助成対象となる事業者は、中小企業基本法に定める中小企業者および個人事業主であり、北九州市内に本社、支店、営業所、工場などの事業所を有し、今後も継続的に事業を行う意思を持つ事業者が対象です。また、株式会社の場合は発行済株式の過半数を大企業が保有していないことが条件となります。加えて、市税の滞納がないことや反社会的勢力と関係を有していないことなど、健全な事業運営が確認できることも求められています。
一般枠を申請する場合には、経営環境の悪化が客観的に確認できることが条件の一つとなっており、令和6年4月以降の連続する任意の3カ月間の売上総利益、いわゆる粗利が、令和4年4月以降の同期間と比較して10%以上減少している必要があります。この数値要件は、物価高騰の影響を受けていることを明確に示すものとして設定されています。そのうえで、生産性向上に向けた具体的な事業計画を作成し、取り組み内容を明確に示すことが必要です。DX強化枠については粗利減少要件はありませんが、デジタル技術を活用した具体的な事業計画の提出が必須となります。
助成率は対象経費の2分の1以内とされており、一般枠では上限100万円、DX強化枠では上限200万円まで申請可能です。いずれも下限額は30万円となっており、一定規模以上の設備投資や経営改善プロジェクトを後押しする設計となっています。例えば200万円の設備投資を行う場合、条件を満たせば100万円の助成を受けることができ、400万円規模のDX投資であれば最大200万円まで支援を受けることが可能になります。
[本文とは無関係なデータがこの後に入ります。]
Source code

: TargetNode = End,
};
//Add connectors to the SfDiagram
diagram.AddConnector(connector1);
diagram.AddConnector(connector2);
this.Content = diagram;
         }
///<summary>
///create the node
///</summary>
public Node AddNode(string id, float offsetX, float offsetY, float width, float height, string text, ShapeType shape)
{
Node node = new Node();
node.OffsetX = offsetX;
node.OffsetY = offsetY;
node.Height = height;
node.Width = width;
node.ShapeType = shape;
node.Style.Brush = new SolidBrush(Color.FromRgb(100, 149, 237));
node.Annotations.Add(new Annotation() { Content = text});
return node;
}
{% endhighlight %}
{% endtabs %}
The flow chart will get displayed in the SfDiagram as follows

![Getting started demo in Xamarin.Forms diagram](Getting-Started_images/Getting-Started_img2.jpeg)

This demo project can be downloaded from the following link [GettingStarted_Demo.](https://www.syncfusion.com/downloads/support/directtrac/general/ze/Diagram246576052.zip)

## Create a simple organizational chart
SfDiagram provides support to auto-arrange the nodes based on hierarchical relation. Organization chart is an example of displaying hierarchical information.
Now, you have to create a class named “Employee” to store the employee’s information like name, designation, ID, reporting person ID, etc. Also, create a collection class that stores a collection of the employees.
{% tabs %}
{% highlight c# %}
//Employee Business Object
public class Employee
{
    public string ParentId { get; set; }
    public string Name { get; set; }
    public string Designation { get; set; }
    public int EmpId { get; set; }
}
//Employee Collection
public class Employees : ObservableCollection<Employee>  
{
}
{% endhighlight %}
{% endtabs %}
一般枠で対象となる経費は非常に幅広く、省エネルギー型設備や高効率機器の導入、燃費向上に向けた車両関連投資、収益性向上を目的とした製造設備更新、物流効率化システムの導入、新商品の企画開発費用、新サービス立ち上げに必要な経費、販路拡大に向けた広告宣伝費、営業力強化のための市場開拓費用、経営改善に向けたコンサルティング費用、採用活動にかかる広告費、人材紹介報酬、社員のリスキリング研修費など、多様な経営課題に対応できる内容となっています。DX強化枠では、デジタル技術活用のための計画策定費用や、その計画に基づく機器導入費用などが対象となり、業務改革と設備投資を一体的に進める企業に適しています。
なお、一般枠およびDX強化枠のいずれについても、助成対象となる事業は令和9年1月7日までに完了する必要があります。設備導入やシステム構築には一定の準備期間が必要となるため、採択後のスケジュールも含めて計画的に進めることが重要です。
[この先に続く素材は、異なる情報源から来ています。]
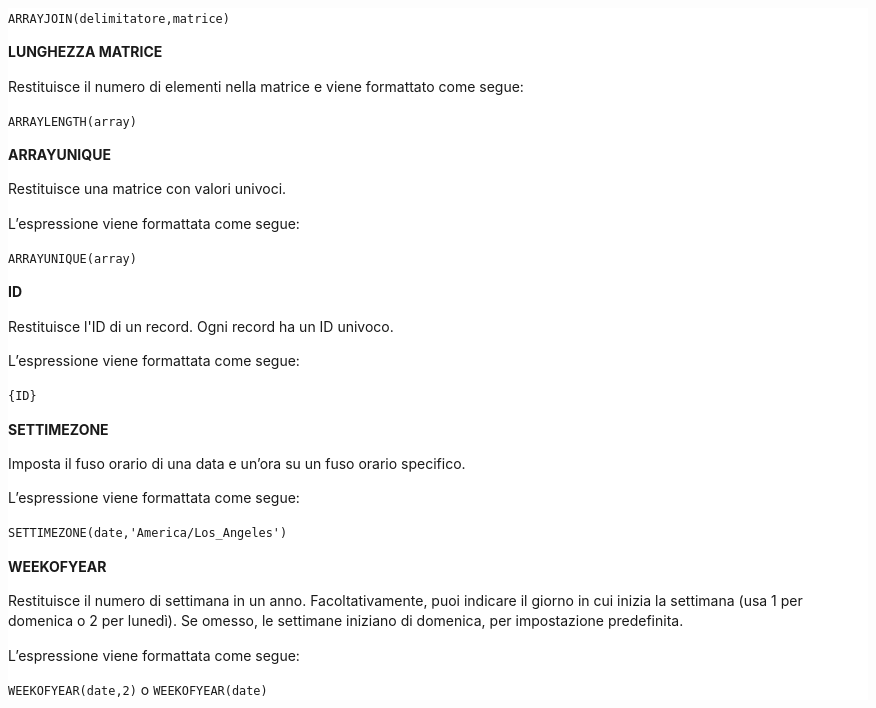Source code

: <code>ARRAYJOIN(delimitatore,matrice)</code>
</p>
   </td></tr>
  <tr>
   <td><strong>LUNGHEZZA MATRICE</strong> </td>
   <td> <p>Restituisce il numero di elementi nella matrice e viene formattato come segue:</p>
   <p><code>ARRAYLENGTH(array)</code></p>
   </td>
  </tr>

<tr> 
   <td><strong>ARRAYUNIQUE</strong> </td> 
   <td> <p>Restituisce una matrice con valori univoci.</p> <p>L’espressione viene formattata come segue:

<code>ARRAYUNIQUE(array)</code>
</p>
   </td></tr>
     <tr> 
   <td><strong>ID</strong> </td> 
   <td> <p>Restituisce l'ID di un record. Ogni record ha un ID univoco.</p> <p>L’espressione viene formattata come segue:

<code>{ID}</code>
</p>
   </td></tr>

<tr> 
   <td><strong>SETTIMEZONE</strong> </td> 
   <td> <p>Imposta il fuso orario di una data e un’ora su un fuso orario specifico.</p> <p>L’espressione viene formattata come segue:

<code>SETTIMEZONE(date,&#39;America/Los_Angeles&#39;)</code>
</p>
   </td></tr>

<tr> 
   <td><strong>WEEKOFYEAR</strong> </td> 
   <td> <p>Restituisce il numero di settimana in un anno. Facoltativamente, puoi indicare il giorno in cui inizia la settimana (usa 1 per domenica o 2 per lunedì). Se omesso, le settimane iniziano di domenica, per impostazione predefinita.</p> <p>L’espressione viene formattata come segue:

<code>WEEKOFYEAR(date,2)</code>
o
<code>WEEKOFYEAR(date)</code>
</p>
   </td></tr>

</table>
申請時には助成金交付申請書のほか、法人登記簿謄本や本人確認書類、北九州市内に事業所を有することを証明する資料、市税の納税証明書、暴力団排除に関する誓約書、事業実施計画書、見積書など、事業の実在性と実現可能性を裏付ける複数の書類提出が必要となります。一般枠では粗利減少を確認できる資料も求められ、DX強化枠では法人決算書や確定申告書などの財務資料の提出が必要です。
申請方法はWEB申請、電子メール、郵送の三つから選択可能となっており、事業者の業務状況に応じた柔軟な申請が可能です。一般枠は随時審査によって交付決定が行われる一方、DX強化枠については締切後に審査委員会で選考される方式が採用されています。そのためDX強化枠を希望する場合は、事業の独自性や実現性、導入効果を明確に伝える計画書作成が採択の重要なポイントになります。
さらに北九州市では、本助成金とは別に「中小企業販路拡大等支援助成金」も用意されており、北九州市中小企業支援センターの伴走支援を受けながら販路拡大やデジタル化に取り組む企業に対して費用の一部を助成しています。補助制度を単独で活用するだけでなく、経営支援機関の専門的な助言を受けながら事業計画を磨き上げることで、資金調達と経営改善を同時に進めることも可能になります。
物価高騰が長期化する中、コスト削減だけでは企業の成長を維持することは難しくなっています。設備投資、人材育成、デジタル化、新商品開発といった攻めの経営に転換するためにも、今回の北九州市による支援制度は非常に実用性の高い施策といえるでしょう。申請期限や予算上限を見据えながら、自社の将来を見据えた投資計画を早期に整理し、必要な準備を着実に進めることが、助成金活用の成否を左右する重要な鍵となります。